REQUIRED TASKS:
(1) In the forum post about the skiing video, rewrite the paragraph that begins "I edited a few videos" as a short bulleted list that keeps its main facts.
(2) Carry on the forum post about the skiing video, picking up after its final line.

DOCUMENT EXCERPT:
* * * *
# Novice skiing video - Blacktail Mtn, MT



## MT4Runner (Apr 6, 2012)

I'm not a "filmmaker" and don't pretend to be, but I'm trying to at least make some visuall interesting videos to share with family and friends.

I edited a few videos with Windows Movie Maker 7; it was pretty user-friendly, but had a lot of limitations. I just upgraded to Adobe Premiere Elements. v11 is out, and I found v10 on eBay for $20. There are a lot of possibilities with this software--any limitations are mine. 

Here's a video I put together yesterday:
Blacktail Mountain Skiing - YouTube

Low-res videos were shot after my GoPro battery died.

I'd value any constructive criticism.
* * * *
INFORMATION SUPPLIED:
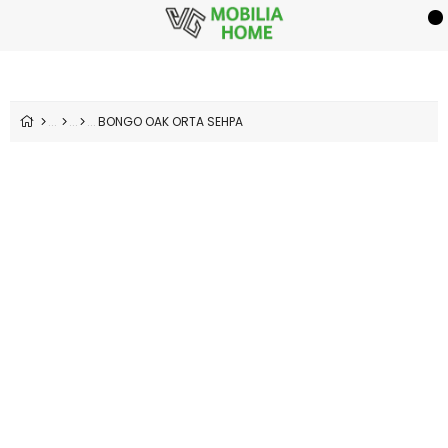
BONGO OAK ORTA SEHPA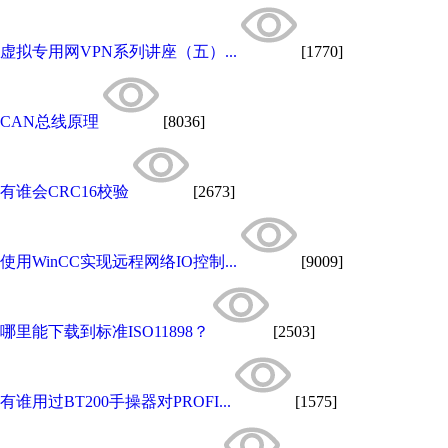
虚拟专用网VPN系列讲座（五）...
[1770]
CAN总线原理
[8036]
有谁会CRC16校验
[2673]
使用WinCC实现远程网络IO控制...
[9009]
哪里能下载到标准ISO11898？
[2503]
有谁用过BT200手操器对PROFI...
[1575]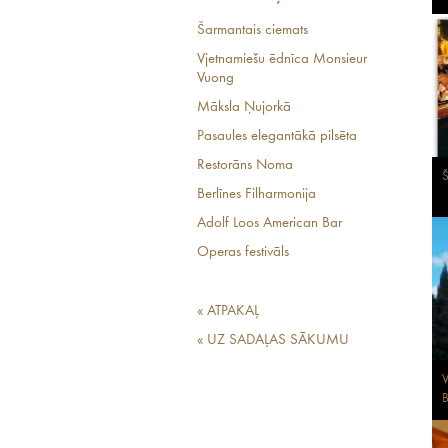
Šarmantais ciemats
Vjetnamiešu ēdnīca Monsieur
Vuong
Māksla Ņujorkā
Pasaules elegantākā pilsēta
Restorāns Noma
Š
Berlīnes Filharmonija
Adolf Loos American Bar
Operas festivāls
« ATPAKAĻ
« UZ SADAĻAS SĀKUMU
V
B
* * * *
SOLVED TASKS:
(1)
- Edited a few videos in Windows Movie Maker 7: fairly easy to use, but with many limitations
- Upgraded to Adobe Premiere Elements
- Version 11 is out; bought version 10 on eBay for $20
- The software offers many possibilities; any limitations come from the user, not the program

(2)
My own:

It's only 3:15, but could still be shorter. I might re-edit it so the "interviews" become voice-overs for the action shots. Cut it to maybe 2:00
No soundtrack. I couldn't find any decent non-royalty audio I wanted to add; decent stuff was $10-30--not worth it for a quickie vid. YouTube won't let you publish copyrighted audio. I might go to Vimeo.
The low-resolution video really sucks. When you start watching HD video then splice in VGA video, it sucks. I need to bring a spare battery/spare GoPro and keep everything in HD.
Good: I REALLY liked my clip with the girls skiing over/past the camera and I really liked the shot of our 9 year-old daughter Kenzie jumping over the camera. You DO have to plan these shots ahead of time--you can't make them up while editing!
Good: I liked the "chairlift pan" past the snow ghost trees at the beginning--I shot that at the end of the day, but it's good to have some filler/title material to use.


----------



## MT4Runner (Apr 6, 2012)

Shortened, re-edited:
Blacktail Mountain Skiing v2.0 - YouTube


----------



## Flying_Spaghetti_Monster (Jun 3, 2010)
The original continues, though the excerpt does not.